READING PASSAGE -
——————
03-data-slicing.Rmd
The observations of the training set will be slices with a given length of the raw wave files. For instance, if an original wave file has duration of 55 seconds, then the slicing with interval of 1 second and no overlap will result in 55 disjoint 1 second long slices.
library(mestrado)
wav_dir <- system.file("wav_sample", package = "mestrado")
temp_dir <- tempdir()
slices_path <- slice_wavs(wav_dir, temp_dir)
slices_path
#> [1] "/tmp/RtmpkLsiuB"
slices <- list.files(slices_path)
slices[4:7]
#> [1] "Megascops-atricapilla-1261496@0@0@.wav"
#> [2] "Megascops-atricapilla-1393458@0@0@.wav"
#> [3] "Megascops-choliba-118111@0@0@.wav"
#> [4] "Megascops-choliba-1891062@0@0@.wav"
The resulting file names was designed to make it “parser friendly”. It goes well with tidyr::separate(sep = "@")
——————
[Entries from a dataset]
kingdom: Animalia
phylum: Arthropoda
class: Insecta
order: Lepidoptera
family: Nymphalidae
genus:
——————
DIRECTIVES -
1 - Answer these questions from the wave-slicing passage.
(a) How many slices result from a 55-second wave file sliced at 1-second intervals with no overlap?
(b) Which function is called to produce the slices?
(c) What separator does the passage suggest using with tidyr::separate?
2 - Retype the wave-slicing passage from "03-data-slicing.Rmd" up to and including "second long slices.".

ANSWERS PROVIDED -
1 -
(a) 55 disjoint 1-second slices.
(b) slice_wavs.
(c) "@".

2 -
03-data-slicing.Rmd
The observations of the training set will be slices with a given length of the raw wave files. For instance, if an original wave file has duration of 55 seconds, then the slicing with interval of 1 second and no overlap will result in 55 disjoint 1 second long slices.